- _EXERCISE_:
Repeat word for word the lines from the top of the records through the line containing "and ultra-low P%", and skip the pictures.

- _Data items_:
== Segment start ==
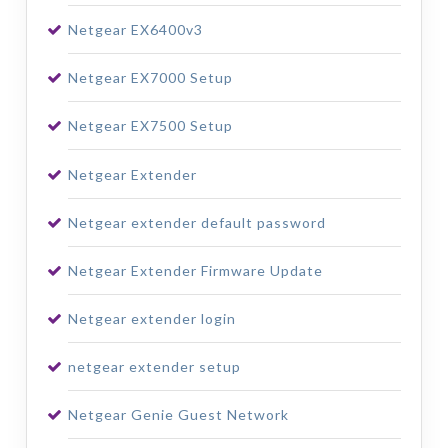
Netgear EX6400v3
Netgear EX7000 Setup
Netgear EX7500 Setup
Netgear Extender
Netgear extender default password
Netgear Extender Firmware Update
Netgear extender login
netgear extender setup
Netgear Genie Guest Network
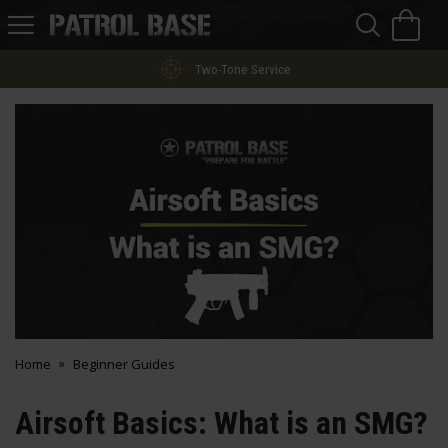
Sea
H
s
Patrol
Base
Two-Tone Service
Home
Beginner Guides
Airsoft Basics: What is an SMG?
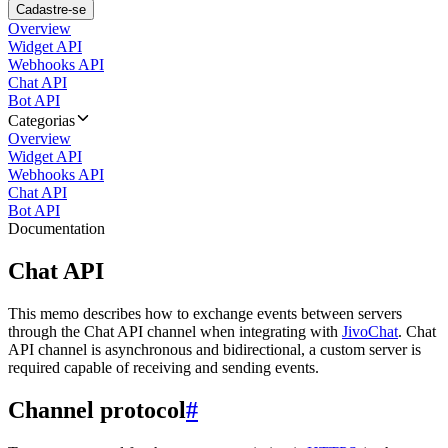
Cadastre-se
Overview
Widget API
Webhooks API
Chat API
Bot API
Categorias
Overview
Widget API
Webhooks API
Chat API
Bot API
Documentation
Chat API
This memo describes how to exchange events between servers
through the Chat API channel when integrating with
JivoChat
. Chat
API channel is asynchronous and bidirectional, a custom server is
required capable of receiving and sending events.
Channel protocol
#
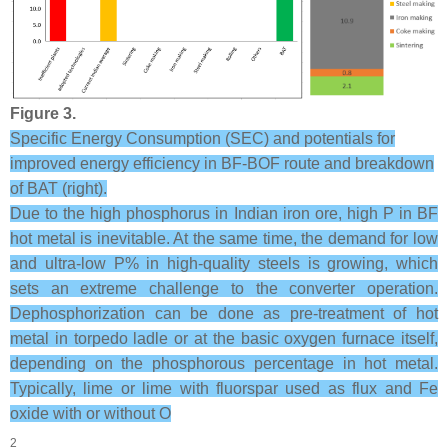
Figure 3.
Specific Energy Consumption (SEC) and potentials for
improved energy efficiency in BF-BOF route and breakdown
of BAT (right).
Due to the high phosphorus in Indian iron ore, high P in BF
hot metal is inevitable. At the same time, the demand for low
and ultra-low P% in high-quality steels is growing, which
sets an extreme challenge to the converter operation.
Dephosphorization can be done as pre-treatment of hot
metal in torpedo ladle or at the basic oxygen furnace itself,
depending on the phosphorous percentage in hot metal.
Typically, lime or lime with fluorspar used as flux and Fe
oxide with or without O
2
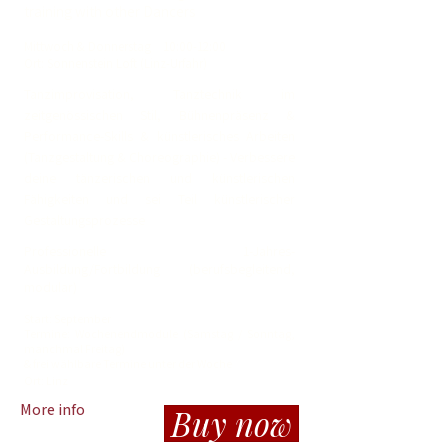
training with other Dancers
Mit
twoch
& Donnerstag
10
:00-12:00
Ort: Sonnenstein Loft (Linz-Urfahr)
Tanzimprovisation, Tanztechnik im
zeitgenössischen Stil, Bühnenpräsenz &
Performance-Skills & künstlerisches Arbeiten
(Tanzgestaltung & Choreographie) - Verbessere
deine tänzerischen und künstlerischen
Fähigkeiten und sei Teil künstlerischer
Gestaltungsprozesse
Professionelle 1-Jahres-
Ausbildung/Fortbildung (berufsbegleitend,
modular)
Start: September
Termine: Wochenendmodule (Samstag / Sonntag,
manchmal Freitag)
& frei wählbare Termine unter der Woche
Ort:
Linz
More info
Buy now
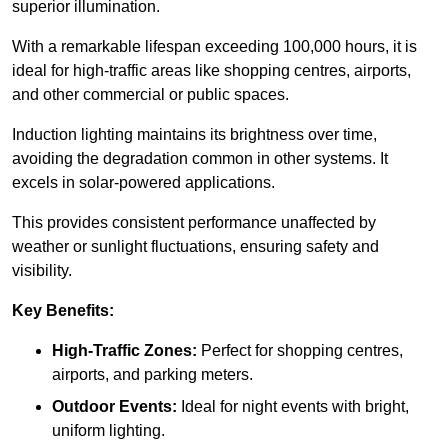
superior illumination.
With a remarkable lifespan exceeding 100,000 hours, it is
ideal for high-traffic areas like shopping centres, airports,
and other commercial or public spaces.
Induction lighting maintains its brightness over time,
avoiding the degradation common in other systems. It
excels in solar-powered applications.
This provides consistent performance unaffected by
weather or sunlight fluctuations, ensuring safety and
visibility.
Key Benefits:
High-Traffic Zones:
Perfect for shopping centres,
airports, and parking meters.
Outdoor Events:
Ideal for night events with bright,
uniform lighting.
== Segment end ==
- _FINAL ANSWER_:
Netgear EX6400v3
Netgear EX7000 Setup
Netgear EX7500 Setup
Netgear Extender
Netgear extender default password
Netgear Extender Firmware Update
Netgear extender login
netgear extender setup
Netgear Genie Guest Network
Sea
H
s
Patrol
Base
Two-Tone Service
Home
Beginner Guides
Airsoft Basics: What is an SMG?
Cadastre-se
Overview
Widget API
Webhooks API
Chat API
Bot API
Categorias
Overview
Widget API
Webhooks API
Chat API
Bot API
Documentation
Chat API
This memo describes how to exchange events between servers
through the Chat API channel when integrating with
JivoChat
. Chat
API channel is asynchronous and bidirectional, a custom server is
required capable of receiving and sending events.
Channel protocol
#
Figure 3.
Specific Energy Consumption (SEC) and potentials for
improved energy efficiency in BF-BOF route and breakdown
of BAT (right).
Due to the high phosphorus in Indian iron ore, high P in BF
hot metal is inevitable. At the same time, the demand for low
and ultra-low P% in high-quality steels is growing, which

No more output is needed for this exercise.